Besides eggs and meat, chickens are also quick to reproduce, adding to your future food supply. Let hen’s sit on some of your eggs and you could have baby chicks before you know it. New stock is also helpful because hens do stop laying after a certain age.
Although not every one agree’s with it, rabbits are another easy “food” to raise, normally referred to as meat rabbits. They are simple to raise in cages and mature within 8 weeks, it can be quick food. Rabbits are also a very lean and healthy meat.
Even though it seems like a joke, rabbits are very quick to multiply. We’ve had doe’s who have 10 offspring at a time. If need be, the fur could also be used for clothing, or blankets to keep warm.
Along with food humans need water to survive. The common prepper’s choice are bottled water packs, such as 24 packs you find in the store. They are easy to store, stack, they are sealed and do not “go bad”, they are also low cost items. Large water barrels are also available to store larger amounts of water, such as 55-gallon barrels.
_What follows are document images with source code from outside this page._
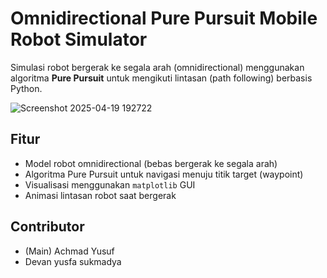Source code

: # Omnidirectional Pure Pursuit Mobile Robot Simulator

Simulasi robot bergerak ke segala arah (omnidirectional) menggunakan algoritma **Pure Pursuit** untuk mengikuti lintasan (path following) berbasis Python.

![Screenshot 2025-04-19 192722](https://github.com/user-attachments/assets/8e6d1791-8b49-4fb8-8cfc-c9691a5eed8b)


## Fitur
- Model robot omnidirectional (bebas bergerak ke segala arah)
- Algoritma Pure Pursuit untuk navigasi menuju titik target (waypoint)
- Visualisasi menggunakan `matplotlib` GUI
- Animasi lintasan robot saat bergerak

## Contributor
- (Main) Achmad Yusuf
- Devan yusfa sukmadya
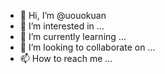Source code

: - 👋 Hi, I’m @uouokuan
- 👀 I’m interested in ...
- 🌱 I’m currently learning ...
- 💞️ I’m looking to collaborate on ...
- 📫 How to reach me ...

<!---
uouokuan/uouokuan is a ✨ special ✨ repository because its `README.md` (this file) appears on your GitHub profile.
You can click the Preview link to take a look at your changes.
--->
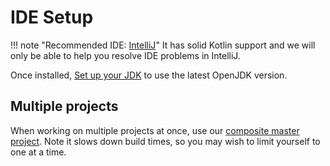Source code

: # IDE Setup

!!! note "Recommended IDE: [IntelliJ](https://www.jetbrains.com/idea/download)"
    It has solid Kotlin support and we will only be able to help you resolve IDE problems in IntelliJ.

Once installed, [Set up your JDK](https://www.jetbrains.com/help/idea/sdk.html#set-up-jdk) to use the latest OpenJDK version.

## Multiple projects

When working on multiple projects at once, use our [composite master project](https://github.com/MineInAbyss/composite-master). Note it slows down build times, so you may wish to limit yourself to one at a time.
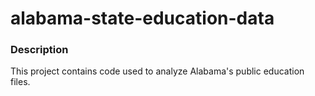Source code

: # alabama-state-education-data

### Description

This project contains code used to analyze Alabama's public education files.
On the subject of water, it can be useful to have rain barrels that catch rain water. It would not be something you would want to drink, but it could be used to flush toilets or water a garden and if you did need to drink it you could always boil it first.
Even though things may be fine now, some day, you may need to take care of yourself, so it doesn’t hurt to prepare ahead, rather than wishing you had. A side benefit of preparing is you also build self-reliance and accomplishment in yourself, which can feel empowering.
There was a time not long ago that families had to grow or raise or grow their own food, sadly, we’ve moved away from that ideal and have come to rely to heavily on some one else taking care of our food, which puts us in a very vulnerable position. You can take care of yourself and your family if you want to.